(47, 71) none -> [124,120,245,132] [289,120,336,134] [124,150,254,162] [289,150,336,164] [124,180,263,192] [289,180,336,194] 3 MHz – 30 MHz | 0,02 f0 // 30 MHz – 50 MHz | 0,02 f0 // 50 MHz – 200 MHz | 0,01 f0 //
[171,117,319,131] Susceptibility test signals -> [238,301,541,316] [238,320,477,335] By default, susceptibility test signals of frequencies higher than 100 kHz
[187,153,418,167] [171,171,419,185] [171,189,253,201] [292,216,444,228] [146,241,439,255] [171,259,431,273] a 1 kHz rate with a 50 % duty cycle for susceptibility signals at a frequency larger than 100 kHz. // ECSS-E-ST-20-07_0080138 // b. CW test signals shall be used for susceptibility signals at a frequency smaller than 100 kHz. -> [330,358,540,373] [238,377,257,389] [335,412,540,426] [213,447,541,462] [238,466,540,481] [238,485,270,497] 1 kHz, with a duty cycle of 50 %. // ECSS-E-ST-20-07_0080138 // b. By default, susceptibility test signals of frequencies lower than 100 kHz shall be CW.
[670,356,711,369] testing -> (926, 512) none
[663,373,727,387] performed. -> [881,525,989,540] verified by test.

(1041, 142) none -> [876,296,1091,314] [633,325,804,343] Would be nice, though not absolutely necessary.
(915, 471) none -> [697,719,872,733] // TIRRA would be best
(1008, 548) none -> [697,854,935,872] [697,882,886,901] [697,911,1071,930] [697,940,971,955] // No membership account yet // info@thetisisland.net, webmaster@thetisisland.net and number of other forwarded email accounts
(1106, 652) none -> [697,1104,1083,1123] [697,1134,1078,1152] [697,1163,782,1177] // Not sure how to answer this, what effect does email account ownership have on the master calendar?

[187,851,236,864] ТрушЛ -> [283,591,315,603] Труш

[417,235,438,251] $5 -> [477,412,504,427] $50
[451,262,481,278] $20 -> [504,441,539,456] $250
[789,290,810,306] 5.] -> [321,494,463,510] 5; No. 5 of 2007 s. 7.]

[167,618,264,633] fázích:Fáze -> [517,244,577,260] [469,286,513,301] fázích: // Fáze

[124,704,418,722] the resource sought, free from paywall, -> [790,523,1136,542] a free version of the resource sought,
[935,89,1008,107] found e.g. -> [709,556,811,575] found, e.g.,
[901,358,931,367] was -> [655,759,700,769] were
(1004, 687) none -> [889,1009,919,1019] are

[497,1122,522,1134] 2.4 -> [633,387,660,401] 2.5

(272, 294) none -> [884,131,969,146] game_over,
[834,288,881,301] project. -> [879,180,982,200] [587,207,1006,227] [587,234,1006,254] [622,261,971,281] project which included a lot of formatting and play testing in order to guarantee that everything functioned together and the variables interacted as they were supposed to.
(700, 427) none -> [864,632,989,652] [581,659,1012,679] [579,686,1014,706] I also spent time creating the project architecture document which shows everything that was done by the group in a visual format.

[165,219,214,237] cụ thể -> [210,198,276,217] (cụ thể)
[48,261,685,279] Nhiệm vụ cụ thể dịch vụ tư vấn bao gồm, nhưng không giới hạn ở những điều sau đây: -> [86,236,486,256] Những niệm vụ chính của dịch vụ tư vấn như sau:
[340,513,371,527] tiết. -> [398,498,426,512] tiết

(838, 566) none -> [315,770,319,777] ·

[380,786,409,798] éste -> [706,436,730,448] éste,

———

What is being asked: Make an exact copy of all the data.

Answer for the task:
(47, 71) none -> [124,120,245,132] [289,120,336,134] [124,150,254,162] [289,150,336,164] [124,180,263,192] [289,180,336,194] 3 MHz – 30 MHz | 0,02 f0 // 30 MHz – 50 MHz | 0,02 f0 // 50 MHz – 200 MHz | 0,01 f0 //
[171,117,319,131] Susceptibility test signals -> [238,301,541,316] [238,320,477,335] By default, susceptibility test signals of frequencies higher than 100 kHz
[187,153,418,167] [171,171,419,185] [171,189,253,201] [292,216,444,228] [146,241,439,255] [171,259,431,273] a 1 kHz rate with a 50 % duty cycle for susceptibility signals at a frequency larger than 100 kHz. // ECSS-E-ST-20-07_0080138 // b. CW test signals shall be used for susceptibility signals at a frequency smaller than 100 kHz. -> [330,358,540,373] [238,377,257,389] [335,412,540,426] [213,447,541,462] [238,466,540,481] [238,485,270,497] 1 kHz, with a duty cycle of 50 %. // ECSS-E-ST-20-07_0080138 // b. By default, susceptibility test signals of frequencies lower than 100 kHz shall be CW.
[670,356,711,369] testing -> (926, 512) none
[663,373,727,387] performed. -> [881,525,989,540] verified by test.

(1041, 142) none -> [876,296,1091,314] [633,325,804,343] Would be nice, though not absolutely necessary.
(915, 471) none -> [697,719,872,733] // TIRRA would be best
(1008, 548) none -> [697,854,935,872] [697,882,886,901] [697,911,1071,930] [697,940,971,955] // No membership account yet // info@thetisisland.net, webmaster@thetisisland.net and number of other forwarded email accounts
(1106, 652) none -> [697,1104,1083,1123] [697,1134,1078,1152] [697,1163,782,1177] // Not sure how to answer this, what effect does email account ownership have on the master calendar?

[187,851,236,864] ТрушЛ -> [283,591,315,603] Труш

[417,235,438,251] $5 -> [477,412,504,427] $50
[451,262,481,278] $20 -> [504,441,539,456] $250
[789,290,810,306] 5.] -> [321,494,463,510] 5; No. 5 of 2007 s. 7.]

[167,618,264,633] fázích:Fáze -> [517,244,577,260] [469,286,513,301] fázích: // Fáze

[124,704,418,722] the resource sought, free from paywall, -> [790,523,1136,542] a free version of the resource sought,
[935,89,1008,107] found e.g. -> [709,556,811,575] found, e.g.,
[901,358,931,367] was -> [655,759,700,769] were
(1004, 687) none -> [889,1009,919,1019] are

[497,1122,522,1134] 2.4 -> [633,387,660,401] 2.5

(272, 294) none -> [884,131,969,146] game_over,
[834,288,881,301] project. -> [879,180,982,200] [587,207,1006,227] [587,234,1006,254] [622,261,971,281] project which included a lot of formatting and play testing in order to guarantee that everything functioned together and the variables interacted as they were supposed to.
(700, 427) none -> [864,632,989,652] [581,659,1012,679] [579,686,1014,706] I also spent time creating the project architecture document which shows everything that was done by the group in a visual format.

[165,219,214,237] cụ thể -> [210,198,276,217] (cụ thể)
[48,261,685,279] Nhiệm vụ cụ thể dịch vụ tư vấn bao gồm, nhưng không giới hạn ở những điều sau đây: -> [86,236,486,256] Những niệm vụ chính của dịch vụ tư vấn như sau:
[340,513,371,527] tiết. -> [398,498,426,512] tiết

(838, 566) none -> [315,770,319,777] ·

[380,786,409,798] éste -> [706,436,730,448] éste,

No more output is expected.